Genotype-phenotype correlation of constitutional WT1 pathogenic variant has also been studied in children presenting with steroid-resistant nephrotic syndrome (SRNS), with or without Wilms tumour [34, 35]. Long-term preservation of kidney function was found in 25.0% (±3.5%) of 61 children at 10 years from diagnosis of SRNS. Truncating pathogenic variants were associated with a later age at onset of SRNS and splice site pathogenic variants with a slower rate of progression to kidney failure [34]. The constitutional WT1 pathogenic variant spectrum overlaps with those described here and in other studies of children who present with Wilms tumour rather than nephrotic syndrome. However, the potential for knowledge of the WT1 pathogenic variant to accurately predict kidney function longevity will require larger numbers of children presenting with cancer or kidney failure to be systematically screened for WT1 pathogenic variant. With the increasing application of genome sequencing in routine diagnostics, such data are likely to be available in the not too distant future [36].

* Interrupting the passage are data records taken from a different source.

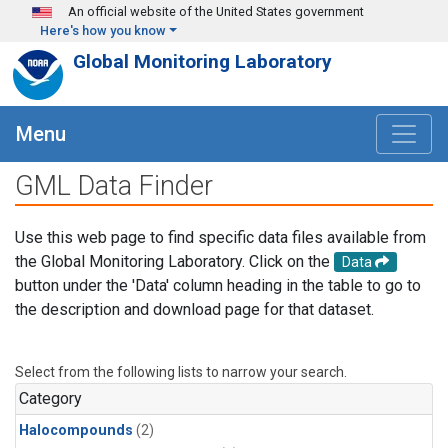
Skip to main content
An official website of the United States government
Here's how you know
Global Monitoring Laboratory
Menu
GML Data Finder
Use this web page to find specific data files available from
the Global Monitoring Laboratory. Click on the
Data
button under the 'Data' column heading in the table to go to
the description and download page for that dataset.
Select from the following lists to narrow your search.
Category
Halocompounds
(2)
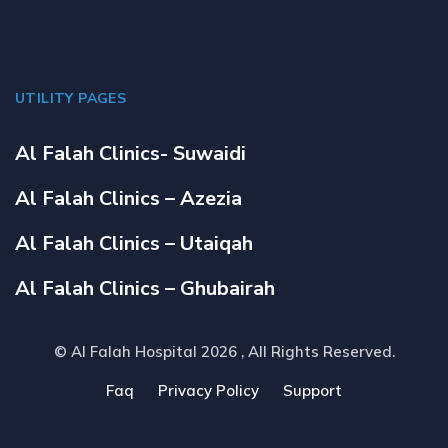
UTILITY PAGES
Al Falah Clinics- Suwaidi
Al Falah Clinics – Azezia
Al Falah Clinics – Utaiqah
Al Falah Clinics – Ghubairah
© Al Falah Hospital 2026
, All Rights Reserved.
Faq
Privacy Policy
Support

The strength of this study is that we were able to assemble a large cohort of patients with a rare condition treated at a single centre in whom we have detailed genetic and clinical data. The limitations include the retrospective nature of the data collection, the wide range of length of follow-up for kidney outcomes, and the possibility that covariates (e.g. body mass index) could confound the assessment of kidney function.

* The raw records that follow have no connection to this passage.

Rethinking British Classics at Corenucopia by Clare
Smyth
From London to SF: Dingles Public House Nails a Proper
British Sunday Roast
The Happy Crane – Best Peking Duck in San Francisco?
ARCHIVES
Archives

In conclusion, our study confirms that WT1 pathogenic variant is associated with early age of WT diagnosis, GU malformation, bilateral tumours, stromal histology, and ILNR. However, the presence of rhabdomyoblastic differentiation, albuminuria at diagnosis, and persistent hypertension should also raise suspicion of underlying WT1 pathogenic variant. We would therefore propose that even in the absence of overt clinical features included in the spectrum of WT1 pathogenic variant, the investigation of a germline WT1 pathogenic variant should be considered in the presence of bilateral kidney tumours (which may include any combination of WT or precursor lesion), unilateral multifocal disease, age under 12 months, stromal predominance of the lesion in an infant, and any indication of persistent kidney dysfunction or hypertension. Certainly, investigation should be considered if there is presence of any clinical feature within the spectrum of a WT1 mutation syndrome.

Furthermore, despite the higher frequency of CKD and kidney failure, about two-thirds of the patients in our cohort sustained normal eGFR over a median follow-up period of 9 years. This should guide oncology management regarding the balanced decision about performing NSS without compromising oncological risk. At present, it remains unclear which factors may indicate a higher risk of more rapid deterioration of kidney function. Larger international studies are needed to better categorize these patients according to genotype, phenotype, and the risk of developing kidney failure. Such information would undoubtedly influence decision-making about clinical treatment planning. Since constitutional WT1 pathogenic variant underlying WT is rare, an international study is required to gather data in a consistent prospective fashion.